What you should do:
Carry on the news report about the fatal police shooting in Horizon Park, picking up right after its final sentence.

Text for analysis:
☆ ☆ ☆

Commissioner of Police Major General Antony Anderson, has urged members of the Jamaica Constabulary Force (JCF) to use yesterday’s fatal shooting of two of its members to unite and remain resolute. 

In a message tweeted by the JCF, the commissioner said the police will remain committed to their duty to Jamaicans and their members. 

“We will continue to respond to and protect the people of Jamaica and we will not allow criminals to destroy the lives and livelihood of Jamaicans, as along as we are here as the Jamaica Constabulary Force” Anderson said. 

“We will continue to show respect, obey the rule of law, and one thing is certain: we will continue to be that ‘force for good’,” he continued. 

Twenty-six-year-old Detective Corporal Dane Biggs and Constable Decardo Hylton were killed during an attack in Horizon Park, St Catherine yesterday morning, as they, along with fellow members of the JCF, conducted an operation in the area. Superintendent Cleon Clunis and another policeman were also shot during the incident. They remain in hospital in critical condition. An M16 rifle was retrieved from the scene.

☆ ☆ ☆

Saved entries
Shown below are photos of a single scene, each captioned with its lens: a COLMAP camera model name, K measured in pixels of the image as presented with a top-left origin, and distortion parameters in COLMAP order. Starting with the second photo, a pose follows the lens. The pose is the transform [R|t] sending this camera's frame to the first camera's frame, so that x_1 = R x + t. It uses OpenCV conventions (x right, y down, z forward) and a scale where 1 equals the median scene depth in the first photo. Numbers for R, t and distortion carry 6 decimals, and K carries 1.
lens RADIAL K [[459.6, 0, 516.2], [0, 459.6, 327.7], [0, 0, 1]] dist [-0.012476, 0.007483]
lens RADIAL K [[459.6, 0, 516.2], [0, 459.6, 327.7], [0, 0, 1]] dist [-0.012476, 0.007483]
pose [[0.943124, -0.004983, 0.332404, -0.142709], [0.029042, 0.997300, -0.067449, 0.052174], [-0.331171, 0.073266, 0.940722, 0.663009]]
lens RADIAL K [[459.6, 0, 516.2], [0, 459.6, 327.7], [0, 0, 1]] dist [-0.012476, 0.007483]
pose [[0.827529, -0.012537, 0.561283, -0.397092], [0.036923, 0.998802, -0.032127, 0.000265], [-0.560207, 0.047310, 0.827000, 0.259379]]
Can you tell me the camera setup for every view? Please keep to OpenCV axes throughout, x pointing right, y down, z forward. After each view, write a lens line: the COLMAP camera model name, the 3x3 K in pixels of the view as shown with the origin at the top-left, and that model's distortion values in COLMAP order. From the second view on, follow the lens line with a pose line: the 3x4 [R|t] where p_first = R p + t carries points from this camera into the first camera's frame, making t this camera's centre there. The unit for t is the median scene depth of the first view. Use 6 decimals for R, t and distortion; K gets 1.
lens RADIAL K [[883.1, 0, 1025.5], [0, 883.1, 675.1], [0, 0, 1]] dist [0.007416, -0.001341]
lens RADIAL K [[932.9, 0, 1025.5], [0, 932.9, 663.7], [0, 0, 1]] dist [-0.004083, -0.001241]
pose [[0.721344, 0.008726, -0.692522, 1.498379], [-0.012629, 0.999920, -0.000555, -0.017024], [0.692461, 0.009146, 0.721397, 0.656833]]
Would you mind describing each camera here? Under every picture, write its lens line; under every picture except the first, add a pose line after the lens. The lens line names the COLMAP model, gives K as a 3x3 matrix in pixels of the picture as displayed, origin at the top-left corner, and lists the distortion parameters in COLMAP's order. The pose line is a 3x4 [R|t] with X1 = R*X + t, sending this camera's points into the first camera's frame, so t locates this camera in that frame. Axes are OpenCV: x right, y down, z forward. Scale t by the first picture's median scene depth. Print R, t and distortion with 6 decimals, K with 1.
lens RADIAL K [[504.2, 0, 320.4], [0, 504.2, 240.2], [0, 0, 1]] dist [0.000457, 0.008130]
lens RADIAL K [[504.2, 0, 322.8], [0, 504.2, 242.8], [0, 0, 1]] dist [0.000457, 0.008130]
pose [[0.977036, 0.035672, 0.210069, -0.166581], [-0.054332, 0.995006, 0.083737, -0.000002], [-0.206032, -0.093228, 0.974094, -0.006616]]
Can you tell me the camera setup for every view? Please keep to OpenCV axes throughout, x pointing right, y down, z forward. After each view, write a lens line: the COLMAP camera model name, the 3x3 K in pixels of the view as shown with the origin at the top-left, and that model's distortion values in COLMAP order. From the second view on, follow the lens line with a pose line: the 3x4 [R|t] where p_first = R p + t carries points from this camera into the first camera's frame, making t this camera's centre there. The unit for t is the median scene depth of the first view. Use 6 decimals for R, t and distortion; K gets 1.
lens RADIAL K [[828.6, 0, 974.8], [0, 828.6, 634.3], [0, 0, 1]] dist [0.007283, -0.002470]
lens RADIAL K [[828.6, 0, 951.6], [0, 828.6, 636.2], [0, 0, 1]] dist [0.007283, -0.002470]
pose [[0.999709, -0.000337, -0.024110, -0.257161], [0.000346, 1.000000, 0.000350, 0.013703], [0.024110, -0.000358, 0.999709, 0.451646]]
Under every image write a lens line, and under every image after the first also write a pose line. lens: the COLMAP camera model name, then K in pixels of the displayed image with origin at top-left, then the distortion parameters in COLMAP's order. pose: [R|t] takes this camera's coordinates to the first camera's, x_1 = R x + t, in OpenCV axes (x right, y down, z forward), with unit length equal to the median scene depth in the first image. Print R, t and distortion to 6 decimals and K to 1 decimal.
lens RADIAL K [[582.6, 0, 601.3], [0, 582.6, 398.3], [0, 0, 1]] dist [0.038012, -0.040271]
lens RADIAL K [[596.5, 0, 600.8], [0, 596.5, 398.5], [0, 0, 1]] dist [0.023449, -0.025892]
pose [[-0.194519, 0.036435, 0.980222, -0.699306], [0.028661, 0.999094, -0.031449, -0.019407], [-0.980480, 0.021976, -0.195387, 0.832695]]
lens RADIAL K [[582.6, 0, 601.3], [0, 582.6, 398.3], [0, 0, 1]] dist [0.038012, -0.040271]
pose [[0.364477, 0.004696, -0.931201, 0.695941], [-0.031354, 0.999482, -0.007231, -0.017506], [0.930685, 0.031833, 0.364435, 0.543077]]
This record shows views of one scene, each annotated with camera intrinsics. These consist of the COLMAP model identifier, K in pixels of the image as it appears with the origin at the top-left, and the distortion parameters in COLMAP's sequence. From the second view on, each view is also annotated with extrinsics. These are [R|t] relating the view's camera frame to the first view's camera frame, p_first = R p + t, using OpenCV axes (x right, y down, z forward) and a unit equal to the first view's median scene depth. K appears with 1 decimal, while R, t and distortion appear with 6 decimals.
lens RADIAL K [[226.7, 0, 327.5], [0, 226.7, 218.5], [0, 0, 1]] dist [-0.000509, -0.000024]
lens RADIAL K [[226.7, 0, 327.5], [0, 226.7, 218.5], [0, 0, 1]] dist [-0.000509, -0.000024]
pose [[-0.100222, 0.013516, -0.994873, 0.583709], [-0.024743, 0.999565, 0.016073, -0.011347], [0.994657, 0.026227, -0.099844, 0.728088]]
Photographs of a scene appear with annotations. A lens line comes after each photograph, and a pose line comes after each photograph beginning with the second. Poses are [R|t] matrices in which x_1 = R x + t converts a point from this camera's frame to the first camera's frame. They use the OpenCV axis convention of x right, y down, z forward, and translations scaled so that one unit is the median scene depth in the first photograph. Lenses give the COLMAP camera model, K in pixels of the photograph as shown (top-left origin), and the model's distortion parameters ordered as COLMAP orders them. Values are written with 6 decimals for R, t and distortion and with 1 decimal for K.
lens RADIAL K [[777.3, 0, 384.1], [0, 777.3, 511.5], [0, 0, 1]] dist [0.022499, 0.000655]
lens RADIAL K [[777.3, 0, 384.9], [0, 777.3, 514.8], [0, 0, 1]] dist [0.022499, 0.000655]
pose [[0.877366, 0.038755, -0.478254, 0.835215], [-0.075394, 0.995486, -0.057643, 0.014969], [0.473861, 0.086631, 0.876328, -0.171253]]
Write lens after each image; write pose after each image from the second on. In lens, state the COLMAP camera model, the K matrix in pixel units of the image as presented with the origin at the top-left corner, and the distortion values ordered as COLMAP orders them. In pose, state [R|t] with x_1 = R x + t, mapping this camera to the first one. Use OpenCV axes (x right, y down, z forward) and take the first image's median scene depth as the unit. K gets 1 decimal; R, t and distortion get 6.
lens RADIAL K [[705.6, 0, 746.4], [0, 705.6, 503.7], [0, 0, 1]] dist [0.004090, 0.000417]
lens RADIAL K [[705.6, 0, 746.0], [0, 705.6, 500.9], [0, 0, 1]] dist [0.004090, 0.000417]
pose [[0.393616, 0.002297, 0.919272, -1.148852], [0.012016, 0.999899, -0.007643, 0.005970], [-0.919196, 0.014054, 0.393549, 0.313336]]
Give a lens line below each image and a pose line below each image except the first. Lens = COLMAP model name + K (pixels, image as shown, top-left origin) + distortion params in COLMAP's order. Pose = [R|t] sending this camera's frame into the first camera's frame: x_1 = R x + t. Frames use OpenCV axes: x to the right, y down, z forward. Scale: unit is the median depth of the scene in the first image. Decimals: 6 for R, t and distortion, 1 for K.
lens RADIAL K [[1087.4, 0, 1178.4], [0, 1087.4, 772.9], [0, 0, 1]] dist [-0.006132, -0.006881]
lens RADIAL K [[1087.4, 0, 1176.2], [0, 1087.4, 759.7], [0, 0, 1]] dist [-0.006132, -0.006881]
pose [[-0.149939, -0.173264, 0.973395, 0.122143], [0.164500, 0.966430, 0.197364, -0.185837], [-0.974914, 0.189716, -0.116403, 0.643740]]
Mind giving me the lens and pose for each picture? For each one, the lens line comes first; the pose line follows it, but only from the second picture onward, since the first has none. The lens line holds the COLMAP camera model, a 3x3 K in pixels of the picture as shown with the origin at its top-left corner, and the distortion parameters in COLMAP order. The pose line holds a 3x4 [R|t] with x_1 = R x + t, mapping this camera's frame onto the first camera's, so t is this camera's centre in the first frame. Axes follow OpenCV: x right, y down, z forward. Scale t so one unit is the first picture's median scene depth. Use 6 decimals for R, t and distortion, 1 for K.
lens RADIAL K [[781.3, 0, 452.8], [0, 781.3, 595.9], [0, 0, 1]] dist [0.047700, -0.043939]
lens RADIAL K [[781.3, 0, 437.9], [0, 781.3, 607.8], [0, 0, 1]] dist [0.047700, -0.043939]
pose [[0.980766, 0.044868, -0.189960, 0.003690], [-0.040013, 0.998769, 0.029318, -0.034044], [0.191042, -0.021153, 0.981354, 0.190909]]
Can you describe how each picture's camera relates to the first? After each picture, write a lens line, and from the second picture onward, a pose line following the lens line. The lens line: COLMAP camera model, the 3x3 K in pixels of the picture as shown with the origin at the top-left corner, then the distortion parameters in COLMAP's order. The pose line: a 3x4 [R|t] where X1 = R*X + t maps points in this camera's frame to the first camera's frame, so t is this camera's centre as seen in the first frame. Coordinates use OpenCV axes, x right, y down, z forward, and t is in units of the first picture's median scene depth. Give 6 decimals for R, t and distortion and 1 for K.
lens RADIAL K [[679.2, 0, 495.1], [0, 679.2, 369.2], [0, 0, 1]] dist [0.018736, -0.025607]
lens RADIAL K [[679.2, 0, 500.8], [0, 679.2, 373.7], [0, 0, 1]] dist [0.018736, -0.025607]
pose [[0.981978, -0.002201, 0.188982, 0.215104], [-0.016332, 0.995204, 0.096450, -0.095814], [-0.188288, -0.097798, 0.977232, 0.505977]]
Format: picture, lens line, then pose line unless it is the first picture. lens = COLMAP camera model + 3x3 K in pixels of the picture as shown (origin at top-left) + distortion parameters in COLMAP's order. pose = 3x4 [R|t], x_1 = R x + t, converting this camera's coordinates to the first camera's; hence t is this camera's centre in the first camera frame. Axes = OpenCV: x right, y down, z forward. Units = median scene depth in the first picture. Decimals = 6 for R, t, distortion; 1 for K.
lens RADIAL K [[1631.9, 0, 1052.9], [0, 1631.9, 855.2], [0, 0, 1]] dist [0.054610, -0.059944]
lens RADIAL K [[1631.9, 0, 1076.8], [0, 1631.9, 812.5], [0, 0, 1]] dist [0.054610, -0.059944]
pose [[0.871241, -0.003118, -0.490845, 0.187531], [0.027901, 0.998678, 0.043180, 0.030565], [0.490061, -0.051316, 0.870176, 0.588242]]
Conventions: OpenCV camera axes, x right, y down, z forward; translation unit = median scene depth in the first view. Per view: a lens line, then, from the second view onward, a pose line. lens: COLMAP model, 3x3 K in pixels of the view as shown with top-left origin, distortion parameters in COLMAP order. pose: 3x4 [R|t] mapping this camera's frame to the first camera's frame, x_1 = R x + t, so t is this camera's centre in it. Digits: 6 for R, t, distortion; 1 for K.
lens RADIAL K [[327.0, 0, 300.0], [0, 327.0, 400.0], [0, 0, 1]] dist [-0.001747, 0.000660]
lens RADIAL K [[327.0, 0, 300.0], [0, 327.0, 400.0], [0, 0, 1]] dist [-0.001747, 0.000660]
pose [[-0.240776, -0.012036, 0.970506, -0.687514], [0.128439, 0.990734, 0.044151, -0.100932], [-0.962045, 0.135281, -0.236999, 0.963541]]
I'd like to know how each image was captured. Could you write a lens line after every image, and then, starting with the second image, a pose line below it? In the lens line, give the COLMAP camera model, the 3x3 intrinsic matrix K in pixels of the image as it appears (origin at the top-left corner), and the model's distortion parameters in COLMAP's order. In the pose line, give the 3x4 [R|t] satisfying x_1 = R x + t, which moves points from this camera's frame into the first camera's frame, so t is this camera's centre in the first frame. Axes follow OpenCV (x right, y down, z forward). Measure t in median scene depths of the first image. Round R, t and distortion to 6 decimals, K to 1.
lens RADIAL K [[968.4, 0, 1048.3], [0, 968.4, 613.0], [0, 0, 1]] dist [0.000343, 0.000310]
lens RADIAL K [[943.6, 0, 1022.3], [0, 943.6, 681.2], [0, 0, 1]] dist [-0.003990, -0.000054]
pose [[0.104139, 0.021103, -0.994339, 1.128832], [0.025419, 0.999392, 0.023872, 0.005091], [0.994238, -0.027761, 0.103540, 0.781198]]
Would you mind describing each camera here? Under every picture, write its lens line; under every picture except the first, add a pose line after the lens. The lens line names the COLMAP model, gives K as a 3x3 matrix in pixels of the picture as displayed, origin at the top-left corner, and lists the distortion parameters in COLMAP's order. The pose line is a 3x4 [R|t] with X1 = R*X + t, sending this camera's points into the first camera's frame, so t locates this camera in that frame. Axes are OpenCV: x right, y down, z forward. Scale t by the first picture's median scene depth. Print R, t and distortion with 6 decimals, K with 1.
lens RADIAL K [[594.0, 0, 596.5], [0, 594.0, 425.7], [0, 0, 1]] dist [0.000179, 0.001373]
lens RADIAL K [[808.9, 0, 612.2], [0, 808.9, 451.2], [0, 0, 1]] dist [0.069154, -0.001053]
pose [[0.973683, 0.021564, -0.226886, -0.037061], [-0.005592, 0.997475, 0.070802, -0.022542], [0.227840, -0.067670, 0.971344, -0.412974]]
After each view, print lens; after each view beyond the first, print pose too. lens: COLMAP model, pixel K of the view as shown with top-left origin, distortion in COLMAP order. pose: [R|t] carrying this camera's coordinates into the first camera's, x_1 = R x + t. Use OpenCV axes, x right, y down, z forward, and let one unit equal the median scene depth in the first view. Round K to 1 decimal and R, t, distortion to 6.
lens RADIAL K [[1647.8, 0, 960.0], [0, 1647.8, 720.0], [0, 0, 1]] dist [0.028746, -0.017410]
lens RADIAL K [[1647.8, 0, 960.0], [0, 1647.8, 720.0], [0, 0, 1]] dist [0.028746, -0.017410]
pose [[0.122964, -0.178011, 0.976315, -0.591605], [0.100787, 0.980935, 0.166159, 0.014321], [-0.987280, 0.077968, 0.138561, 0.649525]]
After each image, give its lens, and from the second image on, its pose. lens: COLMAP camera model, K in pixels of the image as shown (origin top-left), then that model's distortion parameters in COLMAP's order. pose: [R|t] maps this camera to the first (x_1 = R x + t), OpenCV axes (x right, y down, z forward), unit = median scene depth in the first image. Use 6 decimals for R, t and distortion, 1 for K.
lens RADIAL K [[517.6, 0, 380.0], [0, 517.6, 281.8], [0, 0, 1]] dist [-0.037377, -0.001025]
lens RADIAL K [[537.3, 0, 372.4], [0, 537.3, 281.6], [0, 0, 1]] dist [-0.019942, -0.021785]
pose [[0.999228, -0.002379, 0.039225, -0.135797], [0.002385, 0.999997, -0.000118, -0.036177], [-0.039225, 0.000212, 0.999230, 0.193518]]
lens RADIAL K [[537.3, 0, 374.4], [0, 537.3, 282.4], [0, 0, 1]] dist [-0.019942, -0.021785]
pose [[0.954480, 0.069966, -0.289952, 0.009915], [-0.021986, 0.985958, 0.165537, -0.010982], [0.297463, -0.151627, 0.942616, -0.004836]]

☆ ☆ ☆

Answer box:
Later that afternoon, the man believed to be the killer, 39 year-old Damion Hamilton, a deportee, was killed in Cooreville Gardens, St Andrew, but not before injuring another policeman. A 9mm pistol was seized in the Cooreville Gardens incident.

A source said that Hamilton served in the United States Marines Corps and that he was deployed in the Gulf War. Hamilton had been living at the house on Queens Drive in Horizon Park, from which he allegedly launched his attack, for the past three years. He was recruited by an individual from the area to help fight a turf war, a source explained.

Anderson had vowed swift justice, stating the incident “is not going to cause us to step back.” However, he was quick to reject suggestions yesterday that the police on operation were ambushed, telling reporters “there is no indication of that.”